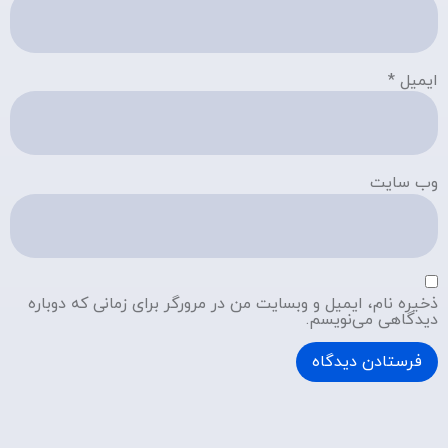
ایمیل
*
وب‌ سایت
ذخیره نام، ایمیل و وبسایت من در مرورگر برای زمانی که دوباره
دیدگاهی می‌نویسم.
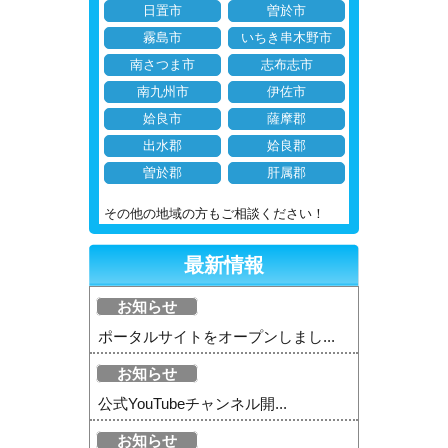
日置市
曽於市
霧島市
いちき串木野市
南さつま市
志布志市
南九州市
伊佐市
姶良市
薩摩郡
出水郡
姶良郡
曽於郡
肝属郡
その他の地域の方もご相談ください！
最新情報
お知らせ
ポータルサイトをオープンしまし...
お知らせ
公式YouTubeチャンネル開...
お知らせ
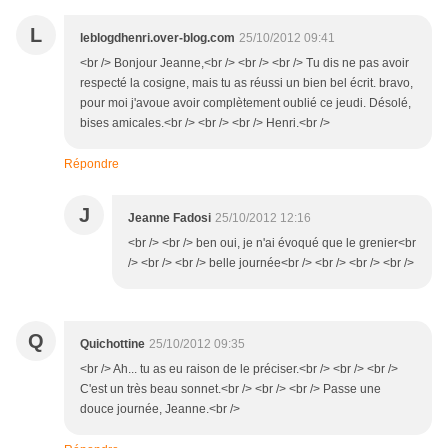
L
leblogdhenri.over-blog.com
25/10/2012 09:41
<br /> Bonjour Jeanne,<br /> <br /> <br /> Tu dis ne pas avoir
respecté la cosigne, mais tu as réussi un bien bel écrit. bravo,
pour moi j'avoue avoir complètement oublié ce jeudi. Désolé,
bises amicales.<br /> <br /> <br /> Henri.<br />
Répondre
J
Jeanne Fadosi
25/10/2012 12:16
<br /> <br /> ben oui, je n'ai évoqué que le grenier<br
/> <br /> <br /> belle journée<br /> <br /> <br /> <br />
Q
Quichottine
25/10/2012 09:35
<br /> Ah... tu as eu raison de le préciser.<br /> <br /> <br />
C'est un très beau sonnet.<br /> <br /> <br /> Passe une
douce journée, Jeanne.<br />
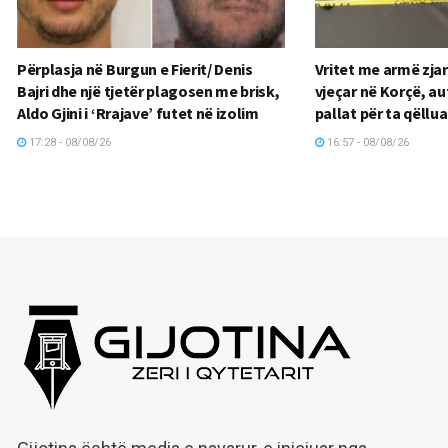
Përplasja në Burgun e Fierit/ Denis
Vritet me armë zjar
Bajri dhe një tjetër plagosen me brisk,
vjeçar në Korçë, au
Aldo Gjini i ‘Rrajave’ futet në izolim
pallat për ta qëllua
17:28 - 08/08/26
16:57 - 08/08/26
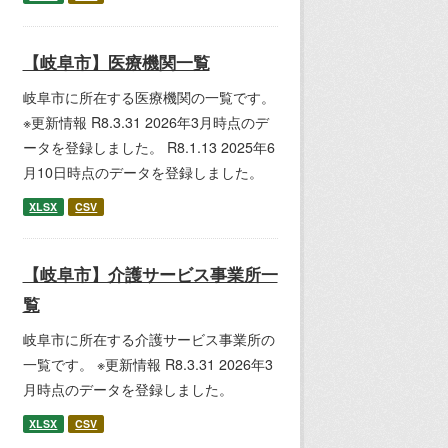
【岐阜市】医療機関一覧
岐阜市に所在する医療機関の一覧です。
※更新情報 R8.3.31 2026年3月時点のデ
ータを登録しました。 R8.1.13 2025年6
月10日時点のデータを登録しました。
XLSX
CSV
【岐阜市】介護サービス事業所一
覧
岐阜市に所在する介護サービス事業所の
一覧です。 ※更新情報 R8.3.31 2026年3
月時点のデータを登録しました。
XLSX
CSV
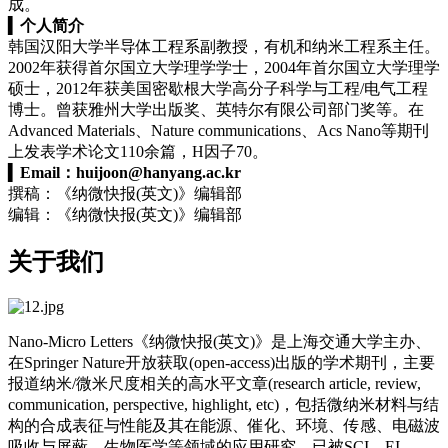
成。
▍
个人简介
韩国汉阳大学半导体工程系副教授，有机和纳米工程系主任。
2002年获得首尔国立大学理学学士，2004年首尔国立大学理学
硕士，2012年获美国密歇根大学高分子科学与工程/电气工程
博士。曾获雅州大学出版奖、英特尔有限公司部门奖等。在
Advanced Materials、Nature communications、
Acs Nano
等期刊
上发表学术论文110余篇，H因子70。
▍
Email：
huijoon@hanyang.ac.kr
撰稿：《纳微快报(英文)》编辑部
编辑：《纳微快报(英文)》编辑部
关于我们
Nano-Micro Letters《纳微快报(英文)》是上海交通大学主办、
在Springer Nature开放获取(open-access)出版的学术期刊，主要
报道纳米/微米尺度相关的高水平文章(research article, review,
communication, perspective, highlight, etc)，包括微纳米材料与结
构的合成表征与性能及其在能源、催化、环境、传感、电磁波
吸收与屏蔽、生物医学等领域的应用研究。已被SCI、EI、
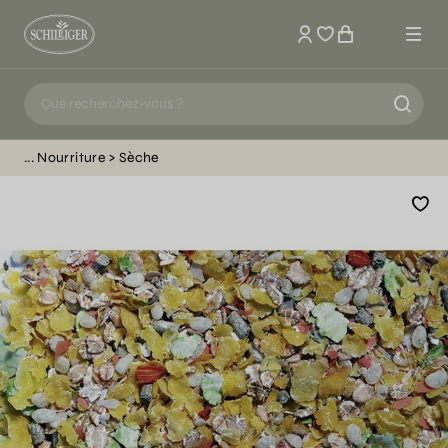
Mon compte
Nourriture
Sèche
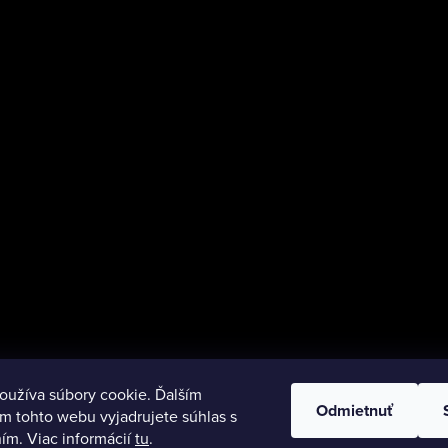
oužíva súbory cookie. Ďalším
Odmietnuť
m tohto webu vyjadrujete súhlas s
ím. Viac informácií
tu
.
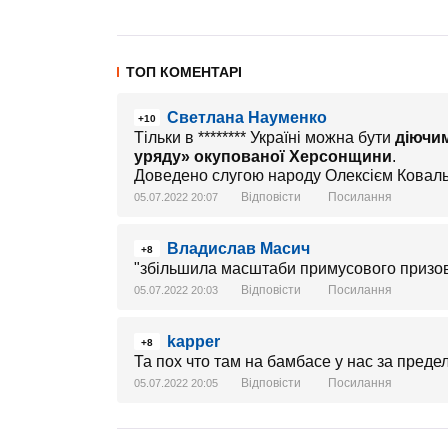
ТОП КОМЕНТАРІ
Светлана Науменко
+10
Тільки в ******** Україні можна бути
діючи
уряду» окупованої Херсонщини
.
Доведено слугою народу Олексієм Ковал
Відповісти
Посилання
05.07.2022 20:07
Владислав Масич
+8
"збільшила масштаби примусового призову
Відповісти
Посилання
05.07.2022 20:03
kapper
+8
Та пох что там на бамбасе у нас за преде
Відповісти
Посилання
05.07.2022 20:05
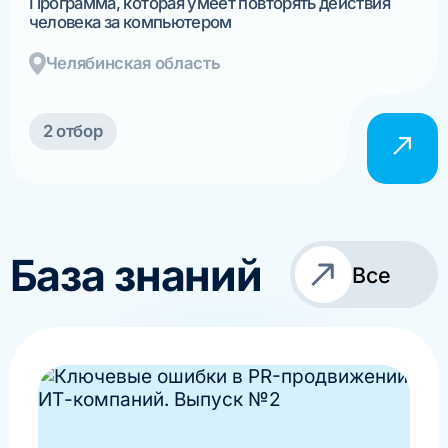
Программа, которая умеет повторять действия
человека за компьютером
Челябинская область
2 отбор
База знаний
Все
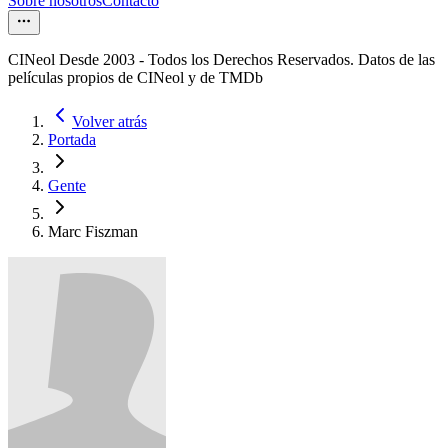
Sobre nosotros
Contacto
CINeol Desde 2003 - Todos los Derechos Reservados. Datos de las
películas propios de CINeol y de TMDb
Volver atrás
Portada
Gente
Marc Fiszman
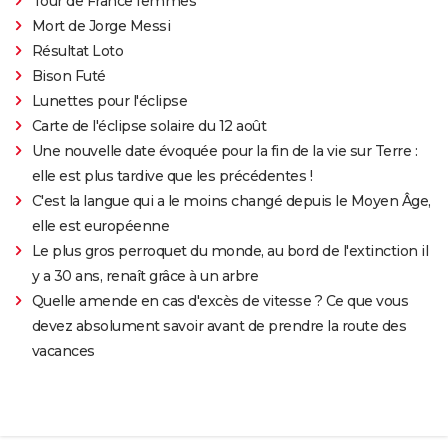
Tour de France femmes
Mort de Jorge Messi
Résultat Loto
Bison Futé
Lunettes pour l'éclipse
Carte de l'éclipse solaire du 12 août
Une nouvelle date évoquée pour la fin de la vie sur Terre :
elle est plus tardive que les précédentes !
C'est la langue qui a le moins changé depuis le Moyen Âge,
elle est européenne
Le plus gros perroquet du monde, au bord de l'extinction il
y a 30 ans, renaît grâce à un arbre
Quelle amende en cas d'excès de vitesse ? Ce que vous
devez absolument savoir avant de prendre la route des
vacances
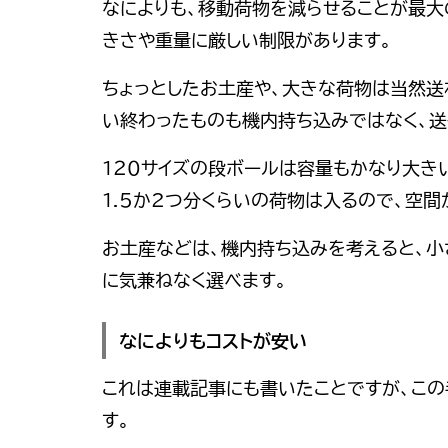
なによりも、移動荷物を減らせることが最大
きさや重量に厳しい制限があります。
ちょっとしたお土産や、大きな荷物は当然送
い終わったものも機内持ち込みではなく、送
１２０サイズの段ボールは容量もかなり大き
1.5か2つ分くらいの荷物は入るので、空間
お土産などは、機内持ち込みを考えると、
に気兼ねなく選べます。
なによりもコストが安い
これは連載記事にも書いたことですが、この
す。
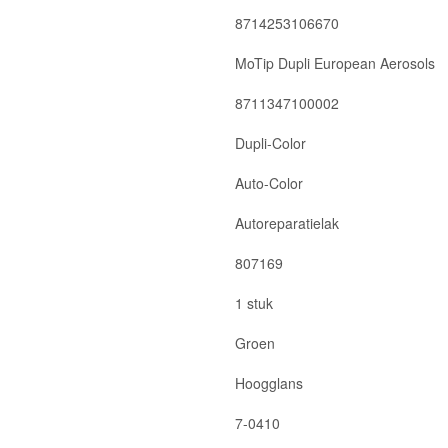
8714253106670
MoTip Dupli European Aerosols
8711347100002
Dupli-Color
Auto-Color
Autoreparatielak
807169
1 stuk
Groen
Hoogglans
7-0410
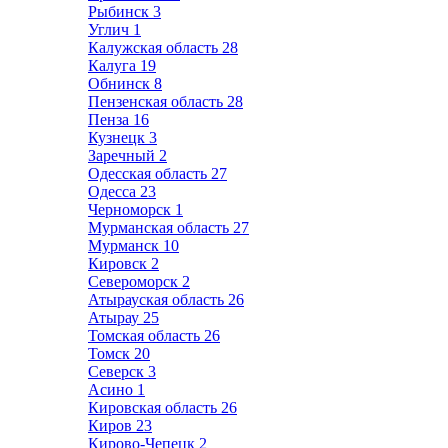
Рыбинск
3
Углич
1
Калужская область
28
Калуга
19
Обнинск
8
Пензенская область
28
Пенза
16
Кузнецк
3
Заречный
2
Одесская область
27
Одесса
23
Черноморск
1
Мурманская область
27
Мурманск
10
Кировск
2
Североморск
2
Атырауская область
26
Атырау
25
Томская область
26
Томск
20
Северск
3
Асино
1
Кировская область
26
Киров
23
Кирово-Чепецк
2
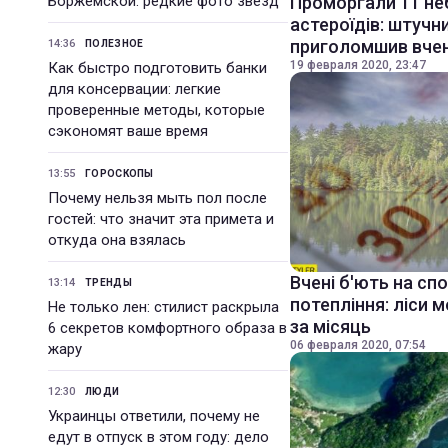
Боржемской: редкие фото звезд
Проморгали 11 не
астероїдів: штучн
приголомшив вче
14:36
ПОЛЕЗНОЕ
19 февраля 2020, 23:47
Как быстро подготовить банки
для консервации: легкие
проверенные методы, которые
сэкономят ваше время
13:55
ГОРОСКОПЫ
Почему нельзя мыть пол после
гостей: что значит эта примета и
откуда она взялась
Вчені б'ють на сп
13:14
ТРЕНДЫ
потепління: ліси 
Не только лен: стилист раскрыла
за місяць
6 секретов комфортного образа в
06 февраля 2020, 07:54
жару
12:30
ЛЮДИ
Украинцы ответили, почему не
едут в отпуск в этом году: дело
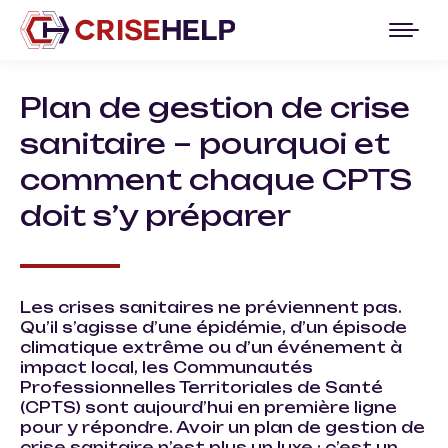
Plan de gestion de crise
sanitaire – pourquoi et
comment chaque CPTS
doit s’y préparer
Les crises sanitaires ne préviennent pas.
Qu’il s’agisse d’une épidémie, d’un épisode
climatique extrême ou d’un événement à
impact local, les Communautés
Professionnelles Territoriales de Santé
(CPTS) sont aujourd’hui en première ligne
pour y répondre. Avoir un plan de gestion de
crise sanitaire n’est plus un luxe : c’est un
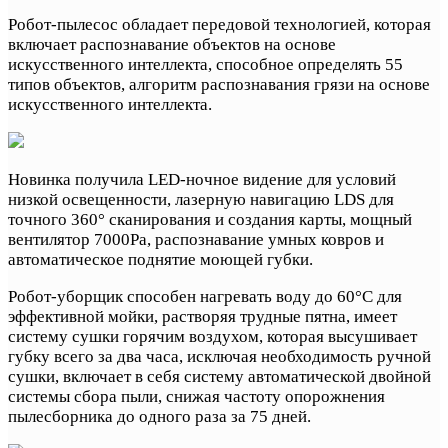
Робот-пылесос обладает передовой технологией, которая
включает распознавание объектов на основе
искусственного интеллекта, способное определять 55
типов объектов, алгоритм распознавания грязи на основе
искусственного интеллекта.
Новинка получила LED-ночное видение для условий
низкой освещенности, лазерную навигацию LDS для
точного 360° сканирования и создания карты, мощный
вентилятор 7000Pa, распознавание умных ковров и
автоматическое поднятие моющей губки.
Робот-уборщик способен нагревать воду до 60°C для
эффективной мойки, растворяя трудные пятна, имеет
систему сушки горячим воздухом, которая высушивает
губку всего за два часа, исключая необходимость ручной
сушки, включает в себя систему автоматической двойной
системы сбора пыли, снижая частоту опорожнения
пылесборника до одного раза за 75 дней.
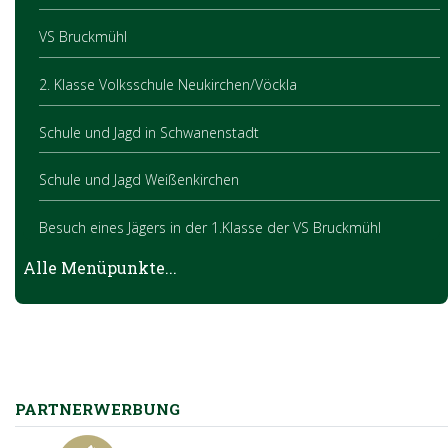
VS Bruckmühl
2. Klasse Volksschule Neukirchen/Vöckla
Schule und Jagd in Schwanenstadt
Schule und Jagd Weißenkirchen
Besuch eines Jägers in der 1.Klasse der VS Bruckmühl
Alle Menüpunkte...
Besuch des Jägers in Aurach
Waldspieletag in der VS Straß im Attergau
Lehrausgänge mit den Volksschulen Bruckmühl, Ottnang und
Thomasroith.
PARTNERWERBUNG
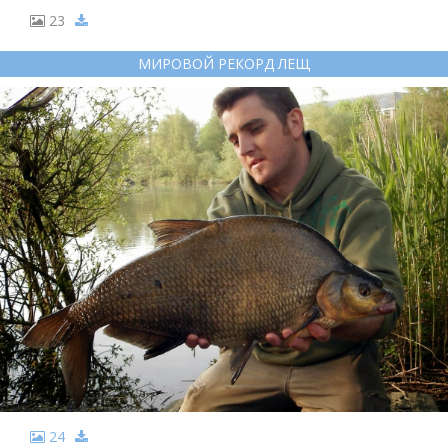
23
МИРОВОЙ РЕКОРД ЛЕЩ
24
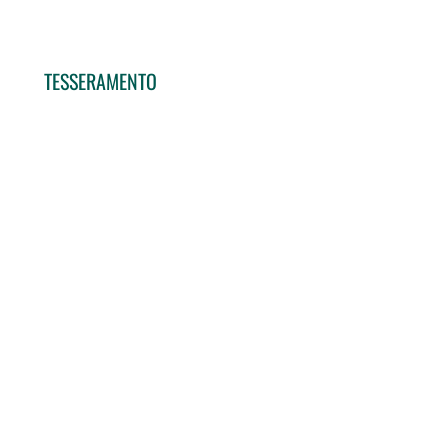
TESSERAMENTO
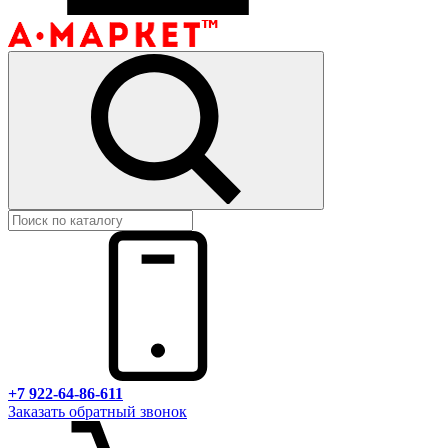
+7 922-64-86-611
Заказать обратный звонок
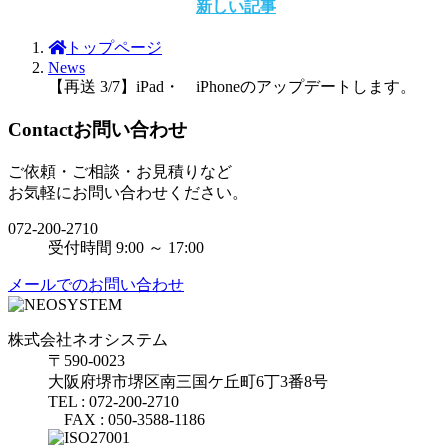
新しい記事
トップページ
News
【再送 3/7】iPad・ iPhoneのアップデートします。
Contact
お問い合わせ
ご依頼・ご相談・お見積りなど
お気軽にお問い合わせください。
072-200-2710
受付時間 9:00 ～ 17:00
メールでのお問い合わせ
株式会社ネオシステム
〒590-0023
大阪府堺市堺区南三国ケ丘町6丁3番8号
TEL : 072-200-2710
FAX : 050-3588-1186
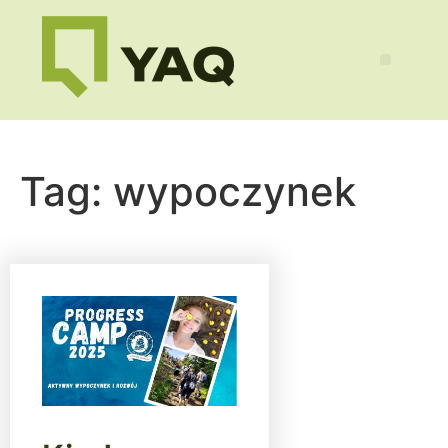
Tag:
wypoczynek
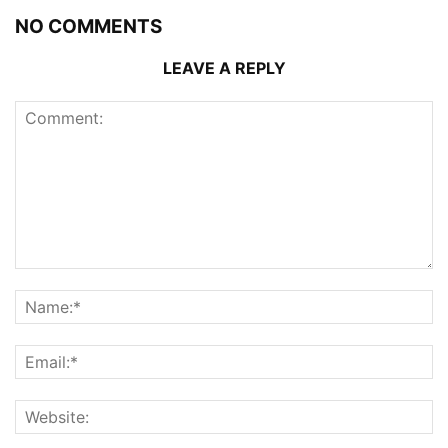
NO COMMENTS
LEAVE A REPLY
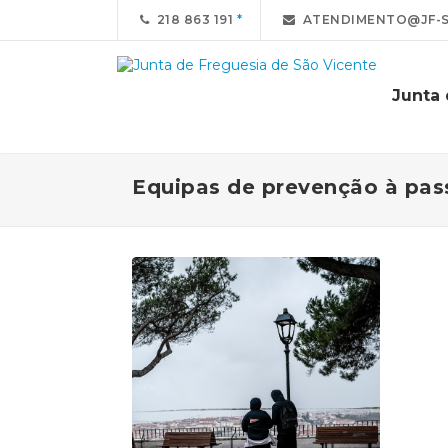
218 863 191
ATENDIMENTO@JF-S
Junta 
Equipas de prevenção à pas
***
Retype the records above word for word, from their first line through the line containing "pour moi j'avoue", and leave out every picture.

Exercise answer:
ایمیل
*
وب‌ سایت
ذخیره نام، ایمیل و وبسایت من در مرورگر برای زمانی که دوباره
دیدگاهی می‌نویسم.
日置市
曽於市
霧島市
いちき串木野市
南さつま市
志布志市
南九州市
伊佐市
姶良市
薩摩郡
出水郡
姶良郡
曽於郡
肝属郡
その他の地域の方もご相談ください！
最新情報
お知らせ
ポータルサイトをオープンしまし...
お知らせ
公式YouTubeチャンネル開...
お知らせ
L
leblogdhenri.over-blog.com
25/10/2012 09:41
<br /> Bonjour Jeanne,<br /> <br /> <br /> Tu dis ne pas avoir
respecté la cosigne, mais tu as réussi un bien bel écrit. bravo,
pour moi j'avoue avoir complètement oublié ce jeudi. Désolé,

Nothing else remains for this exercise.